6. Internal marks -- Why do girls have all the fun?

7.The preparation a.k.a 'knowledge' (To say, it should be projected as the most important factor.Alas, it isn't. Ask any medical student.)

All these intrinsic specifications seem ridiculous.But the fact of the matter is that all this sure does play a significant role in judging students' fate.

Does your blood sugar report ever say,"Wow! You have passed the diabetes test with first class."
In another anecdote, have the newspaper headlines ever read out as,"A bomb exploded with distinction near the train station."

Of course, you will argue with the fact that a huge load of data is quantitatively assessed.
Mild anemia.Moderate bleeding.Severe diarrhoea.Extreme pain.
30% risk of stroke. 1 in 1000 incidence....etc etc.

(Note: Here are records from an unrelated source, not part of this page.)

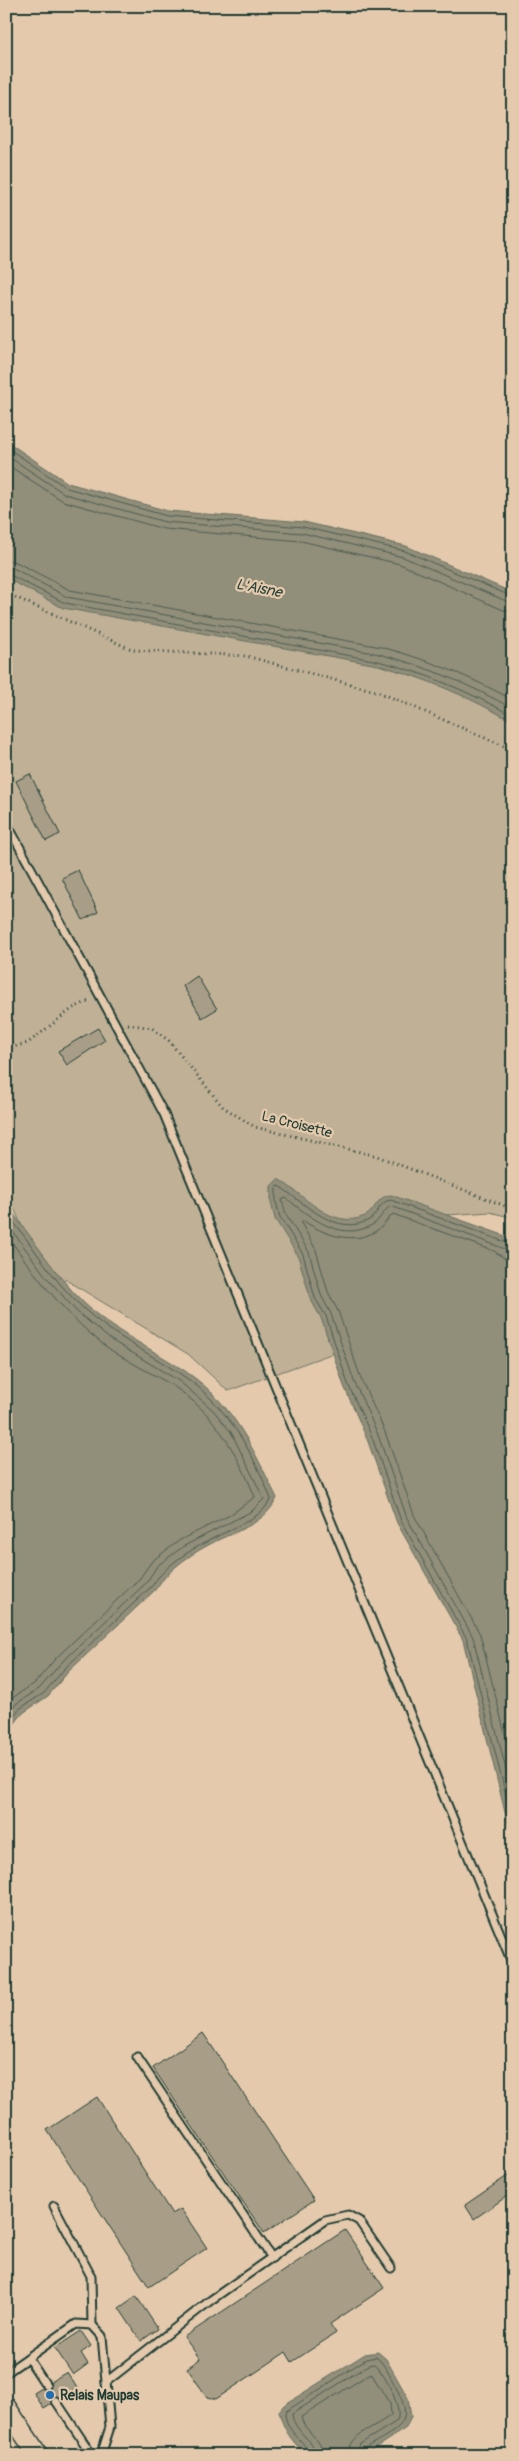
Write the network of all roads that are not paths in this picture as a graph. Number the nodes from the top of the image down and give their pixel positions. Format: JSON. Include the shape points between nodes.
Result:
{"nodes":[{"id":1,"x":6,"y":822,"type":"edge"},
{"id":2,"x":513,"y":1965,"type":"edge"},
{"id":3,"x":137,"y":2057,"type":"dead end"},
{"id":4,"x":54,"y":2206,"type":"dead end"},
{"id":5,"x":272,"y":2258,"type":"junction"},
{"id":6,"x":392,"y":2268,"type":"dead end"},
{"id":7,"x":92,"y":2325,"type":"junction"},
{"id":8,"x":28,"y":2358,"type":"junction"},
{"id":9,"x":6,"y":2373,"type":"edge"},
{"id":10,"x":106,"y":2382,"type":"junction"},
{"id":11,"x":46,"y":2385,"type":"dead end"},
{"id":12,"x":56,"y":2401,"type":"dead end"},
{"id":13,"x":6,"y":2408,"type":"edge"},
{"id":14,"x":38,"y":2455,"type":"edge"},
{"id":15,"x":92,"y":2455,"type":"edge"},
{"id":16,"x":101,"y":2455,"type":"edge"}],
"edges":[{"from":1,"to":2,"type":"lane","via":[[164,1114]]},
{"from":3,"to":5,"type":"lane"},
{"from":4,"to":7,"type":"lane","via":[[91,2276]]},
{"from":5,"to":6,"type":"lane","via":[[325,2220],[348,2215],[359,2221]]},
{"from":5,"to":10,"type":"lane","via":[[211,2300]]},
{"from":7,"to":8,"type":"lane","via":[[76,2324]]},
{"from":7,"to":10,"type":"lane","via":[[102,2336]]},
{"from":8,"to":9,"type":"lane"},
{"from":8,"to":11,"type":"lane"},
{"from":10,"to":16,"type":"lane","via":[[110,2427]]},
{"from":12,"to":15,"type":"lane"},
{"from":13,"to":14,"type":"main road"}]}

But every quantitative data has a cutoff limit, an upper limit, after which the result cannot be further categorized and taken wholly into account.
For example, a blood cholesterol value of 200mg% is the cut off for establishing whether or not a patient has high cholesterol.Any value above that is self suggestive.

Likewise, I'd say that medical exams follow this trend, wherein the upper limit of failure is 50% aggregate result.
After this, anything above 50% qualifies as 'pass'.
It's not the minimum marks stereotype, rather it's the commencement of an accomplishment. That's positivity of thought folks!

Everybody studies, especially during examinations.They put in a lot of hardwork.They give it their best shot.There's no room for shirkers in medical school.

It's our fault that we have made a really cruel system. But atleast we can learn to appreciate the microscopic webs that have entangled us and forced us to compare and quantify, compare and categorize, compare and segregate, & compare and overlook..Overlook what is as difficult as nothing, and as easy as everything.

It's not so surprising that the chap who used to be considered notorious while in college and who was below average is the one who cracks and rocks the post graduate exam, and bags a handsome seat. And lo! Series of jaw drops, brow raises and sighs.
Followed by days of retrospection.Even faces glooming with disbelief.Life is a bitch, aint it? Haha!!

A 'bright student' is a concept. Novel and rewarding.
A 'dull kid' is a belief. Disheartening and insulting.
Such algorithms must be applied within the class.Not externally.And never through examination results.

Not all stones are precious.
Not all precious stones are diamonds.
Not all diamonds are Kohinoor.
And still a diamond is a stone -- some stones please the jeweler, and some please the witch, some are collected by a historian or an archaeologist, & some are pelted by an angry mob.

Toutes des couleurs sont dans la nature.
<All the colors are in the nature.>
And yet, none is so remorseful or ugly that it is universally hated.

This being the first blog and the gravity of the topic I kicked off with, I am still not so confident that as I sign off, I have been able to create a picture of what medical school and examinations are all about. Well, for crystal clearity, keep following and tracking my journey through this jungle they call Medicine.
There are twists and turns.And there is sugar and spice.
All that shall blend into an experience much nice.

Ah the melancholy of a MedFella!

Take home : The Crux -
At medical school, he who comes last, is also a doctor.